Sequoia has closely guarded its return figures for 15 years. The backer of Google, YouTube, Apple, WhatsApp and other internet blockbusters went to great lengths to keep its returns secret, kicking investors out of its funds and holding back information from limited partners.
But in its quest to raise a mega-fund, that is all about to change.
Sequoia’s battle to keep its internal rates of return secret dates back to July 2003, when a California court ordered the University of California Regents to disclose fund-level IRRs. As a result, Sequoia and a handful of other venture firms, including Kleiner Perkins Caulfield & Byers and Accel Partners, tried to stop their performance being disclosed by pension plan LPs.
The University of California and the University of Michigan were asked to leave Sequoia’s 11th fund, with minutes of a California Regents meeting at the time labelling their departure a “removal”. But the Regents continued to invest with Sequoia. The University of California has commitments to three of its funds, although Private Equity International understands Sequoia doesn’t send performance information to the plan for fear of it being made public. On the California Regents website Sequoia returns are listed up to March 2003, but IRR information on the more recent vehicles – 2010, 2011 and 2012-vintages – has been replaced with ‘N/A’, the only ones where this is the case. The Regents did not respond to requests for comment.
One multibillion European fund investor told PEI that not submitting returns to LPs is “a very questionable practice. [It means as an investor] you are effectively running blind.” Another industry source defended the practice: “Public disclosure is the difference between a company that can go from a billion-dollar valuation to zero, if competitors get my information. Any investor that forces me into disclosing: I don’t want them [in my fund].”
But at $8 billion, Sequoia’s new global growth fund is quadruple the size of the previous fund, Global Growth II, which closed last year. The firm needs LPs to feed this growth, and US public pension plans aren’t shy about writing big tickets.
Time to change
These two facts may have prompted a rethink. Washington State Investment Board committed $350 million to Sequoia Global Growth III in April and told PEI Sequoia will be treated “like every other fund”, with IRR reported quarterly. “All general partners that work with Washington State understand the level of transparency and public disclosure that accompanies a working relationship with the WSIB. We discuss this explicitly, along with the fact that forward-looking investment strategy is protected as exempt from public disclosure under public information laws,” Chris Phillips, WSIB’s director of institutional relations tells PEI. The firm “is reaching out to a broader array of potential investors in an effort to build a relatively larger pool of growth capital”, according to Phillips.

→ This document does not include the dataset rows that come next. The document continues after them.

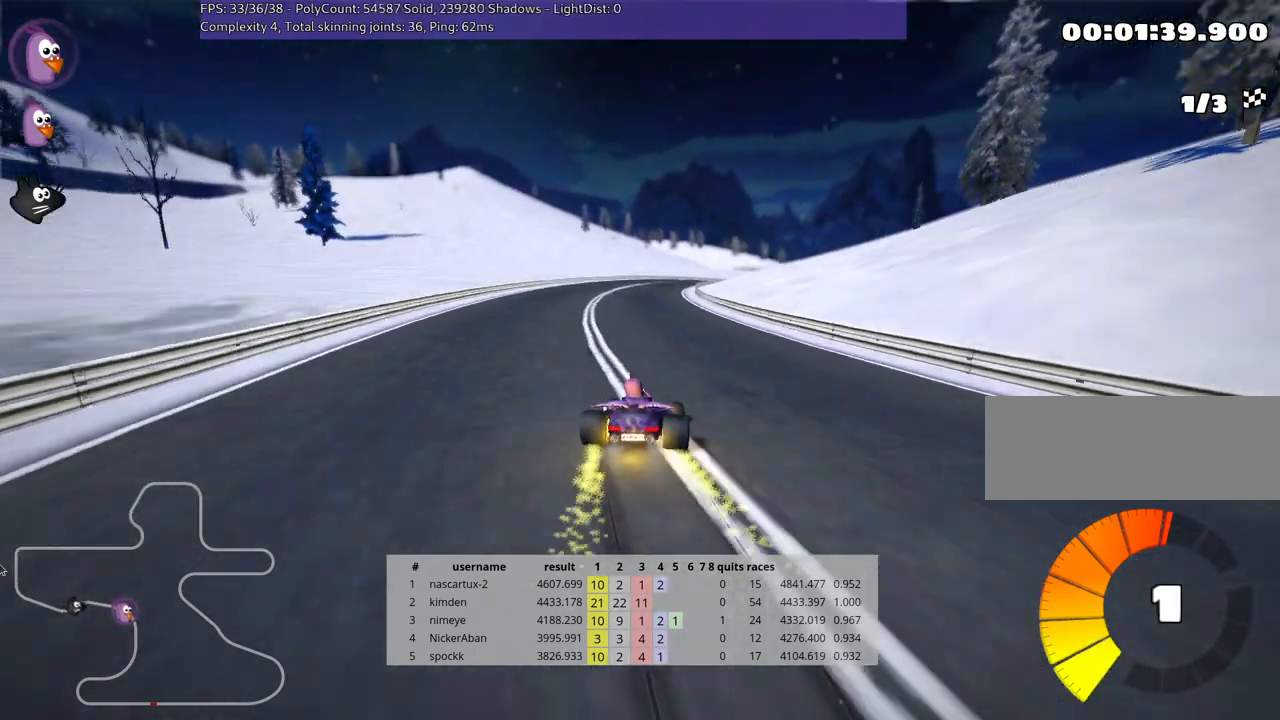
{"keys": ["skid", "up"], "events": [[483, "left", "up"]]}
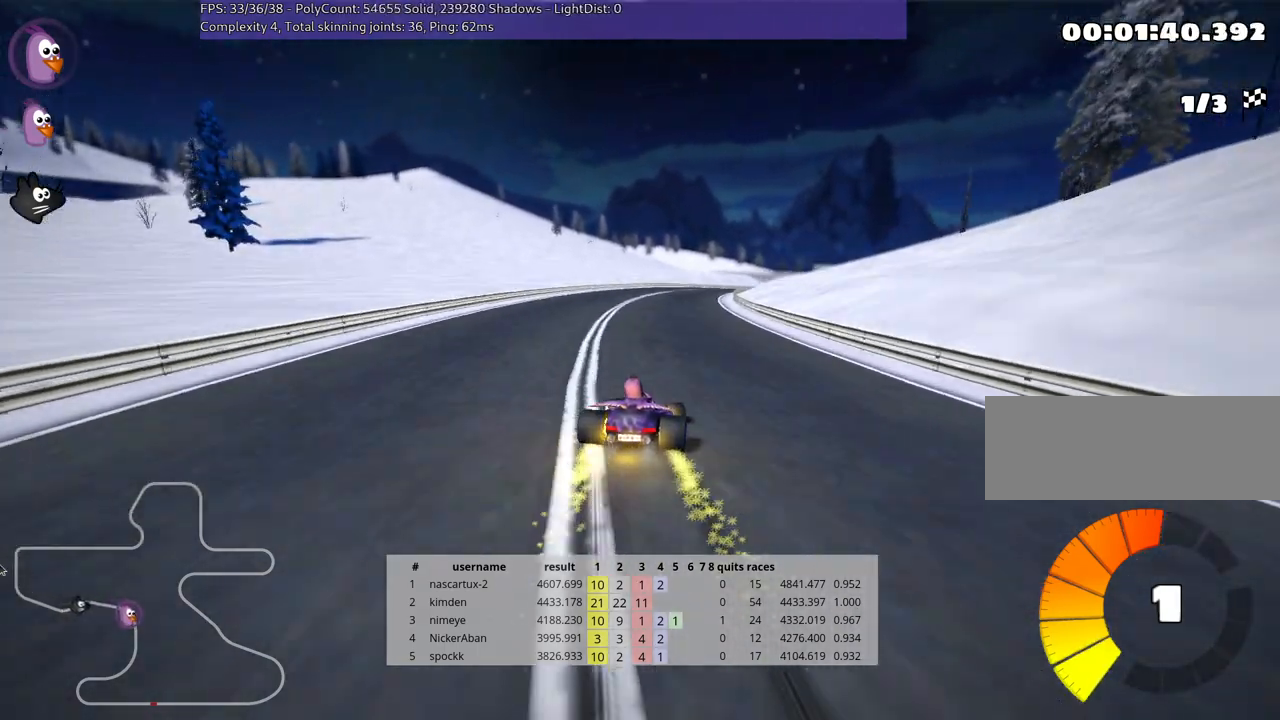
{"keys": ["left", "skid", "up"], "events": [[133, "left", "down"]]}
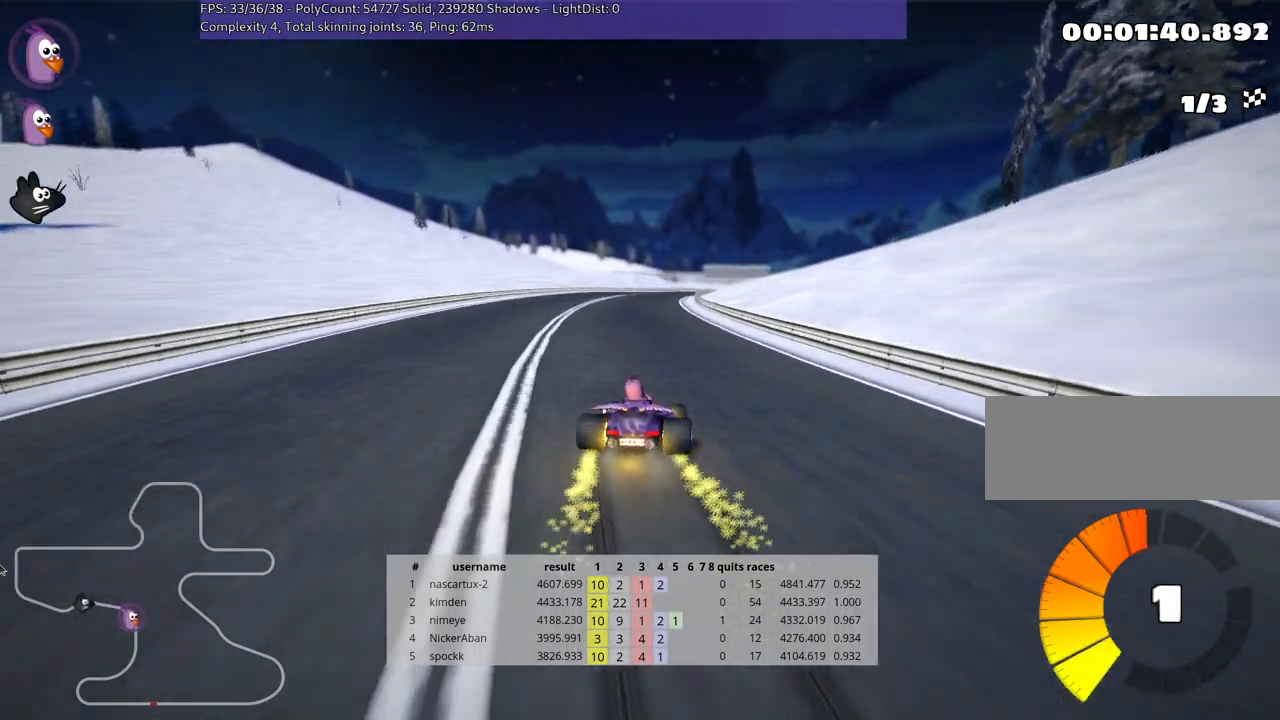
{"keys": ["left", "skid", "up"], "events": []}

It’s difficult to quantify how widespread the barring of public LPs or the withholding of performance information is. California Regents does disclose other venture IRRs, as does WSIB. But the largest US public plans have limited exposure to the brand-name venture houses. The California Public Employees’ Retirement System tells PEI it hasn’t invested in a venture fund in more than seven years. Sequoia declined to comment. KPCB and Accel did not respond to requests.
“Members of the venture capital community do not believe that recitation of IRRs are an accurate reflection of assets,” California Regents said at a meeting where it discussed venture firms’ reluctance to disclose. These concerns aren’t unwarranted. There are good reasons to be cautious when judging a fund by its IRR, and plenty of critics who argue it’s not the best metric.
But big firms such as Sequoia, which champion innovation, haven’t innovated IRR away. Instead they’ve chosen to hide from it. With Sequoia’s performance coming back online, perhaps it’s time for the venture industry to disrupt the world of performance metrics.